张鑫将水杯放下,不紧不慢的说:“谁让你这么古板呢,只是运点感冒药罢了,又不犯法,你非得千方百计的拦着。”
路遥脸上闪过一丝了然之色,道:“张鑫你这垃圾,狗改不了吃屎。将感冒药运到国外提炼毒品……咳咳……”
张鑫理了下领带,笑道:“你别血口喷人啊,我可是国际知名企业家。这次回国,‘省招商引资局’还打电话欢迎我呢~”
路遥叹了口气,现在的自己什么都做不了,索性闭上眼睛不再说话,安静等待死亡的到来。
但张鑫却不想让眼前饱受病痛折磨、即将离世的表兄走好。他附身靠近,悄悄说道:琇書蛧
“表哥啊~其实呢,我这次回国主要就是见你一面,告诉你一声——你的癌,是我弄出来的~”
路遥陡然挣开眼,“你说什么!”
张鑫笑眯眯的掏出个铅盒打开,里面是件古怪的三角形饰物,仅有巴掌大小,中间是只眼睛似的图案,一看就很有年代感。
“眼熟吧?这是我亲手送你的,货真价实的古董。我在里面掺了点放射性物质,长期接触就会变成你现在这副鬼样子。”
路遥马上认出来,这是自己很喜欢的一件古物,天天摆在书桌上,时不时的把玩,没想到却是要人命的东西!
他伸出枯枝似的手臂,死死的抓住眼前人的胳膊!“你……”
“别激动~表哥,我西装很贵的。”张鑫轻松拿掉路遥的手,小心的捏起铅盒,将放射性饰物塞进他怀里。

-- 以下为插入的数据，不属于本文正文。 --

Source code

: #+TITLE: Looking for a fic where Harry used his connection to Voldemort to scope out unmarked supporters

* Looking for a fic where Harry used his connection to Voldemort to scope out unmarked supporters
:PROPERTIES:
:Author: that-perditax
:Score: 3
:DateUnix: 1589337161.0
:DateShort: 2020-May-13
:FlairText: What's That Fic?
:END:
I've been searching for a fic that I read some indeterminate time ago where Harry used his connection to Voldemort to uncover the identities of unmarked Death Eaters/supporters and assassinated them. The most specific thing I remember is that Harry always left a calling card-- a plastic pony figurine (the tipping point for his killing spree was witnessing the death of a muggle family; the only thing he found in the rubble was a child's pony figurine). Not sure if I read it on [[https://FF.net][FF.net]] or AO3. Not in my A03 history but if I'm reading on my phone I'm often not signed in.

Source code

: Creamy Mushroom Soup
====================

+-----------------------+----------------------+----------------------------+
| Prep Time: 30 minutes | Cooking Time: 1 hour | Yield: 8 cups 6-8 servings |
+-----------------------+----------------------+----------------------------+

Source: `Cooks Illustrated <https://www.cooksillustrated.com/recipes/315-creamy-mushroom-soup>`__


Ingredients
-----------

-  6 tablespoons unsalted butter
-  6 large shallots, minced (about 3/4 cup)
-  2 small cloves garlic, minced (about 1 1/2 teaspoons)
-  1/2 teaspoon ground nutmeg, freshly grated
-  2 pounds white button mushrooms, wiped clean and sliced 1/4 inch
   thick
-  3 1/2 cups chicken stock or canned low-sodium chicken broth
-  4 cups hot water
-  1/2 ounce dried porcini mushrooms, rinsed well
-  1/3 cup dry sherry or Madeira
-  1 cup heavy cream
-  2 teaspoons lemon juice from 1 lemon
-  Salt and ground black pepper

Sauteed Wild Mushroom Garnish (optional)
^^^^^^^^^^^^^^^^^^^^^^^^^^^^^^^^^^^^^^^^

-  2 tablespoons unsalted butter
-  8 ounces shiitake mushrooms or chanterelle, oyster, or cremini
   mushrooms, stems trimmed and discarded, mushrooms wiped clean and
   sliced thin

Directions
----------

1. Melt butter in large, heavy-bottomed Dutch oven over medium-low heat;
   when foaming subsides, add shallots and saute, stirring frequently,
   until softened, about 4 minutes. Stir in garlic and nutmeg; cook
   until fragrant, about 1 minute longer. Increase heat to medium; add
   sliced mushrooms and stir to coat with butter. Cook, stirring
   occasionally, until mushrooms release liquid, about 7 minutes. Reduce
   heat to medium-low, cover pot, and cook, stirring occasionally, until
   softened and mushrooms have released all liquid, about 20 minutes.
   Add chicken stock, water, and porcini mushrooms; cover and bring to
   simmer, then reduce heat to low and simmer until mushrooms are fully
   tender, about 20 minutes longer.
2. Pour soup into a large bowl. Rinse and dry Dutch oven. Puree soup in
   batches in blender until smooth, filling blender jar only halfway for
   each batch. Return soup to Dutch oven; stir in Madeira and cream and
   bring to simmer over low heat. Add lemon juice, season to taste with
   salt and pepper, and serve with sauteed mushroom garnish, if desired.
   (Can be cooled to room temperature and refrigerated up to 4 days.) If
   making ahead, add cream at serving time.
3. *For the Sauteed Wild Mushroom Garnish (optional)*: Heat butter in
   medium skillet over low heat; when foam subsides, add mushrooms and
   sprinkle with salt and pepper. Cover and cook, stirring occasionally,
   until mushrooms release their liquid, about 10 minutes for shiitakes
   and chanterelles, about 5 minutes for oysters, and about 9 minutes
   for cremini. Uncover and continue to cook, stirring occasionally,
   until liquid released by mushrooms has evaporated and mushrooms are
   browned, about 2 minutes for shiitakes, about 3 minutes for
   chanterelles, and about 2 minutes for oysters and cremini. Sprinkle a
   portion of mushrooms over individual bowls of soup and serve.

“我赶飞机,得先走一步。你好好留着这个当做纪念吧,有机会再去你的坟头蹦迪~”
说完话,张鑫从容起身离开。临走前,还回头俏皮的眨眨眼。他原本就男生女相,此时的神态动作居然有些娇媚。
保镖很有眼力劲,赶紧打开病房门。同时用无线耳麦联络同事,提前发动汽车。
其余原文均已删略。